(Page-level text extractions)

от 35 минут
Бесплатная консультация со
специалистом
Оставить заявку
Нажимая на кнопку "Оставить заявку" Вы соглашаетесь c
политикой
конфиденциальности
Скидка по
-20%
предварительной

Job item: What is needed is an exact transcription of every record above.

Exercise answer:
от 35 минут
Бесплатная консультация со
специалистом
Оставить заявку
Нажимая на кнопку "Оставить заявку" Вы соглашаетесь c
политикой
конфиденциальности
Скидка по
-20%
предварительной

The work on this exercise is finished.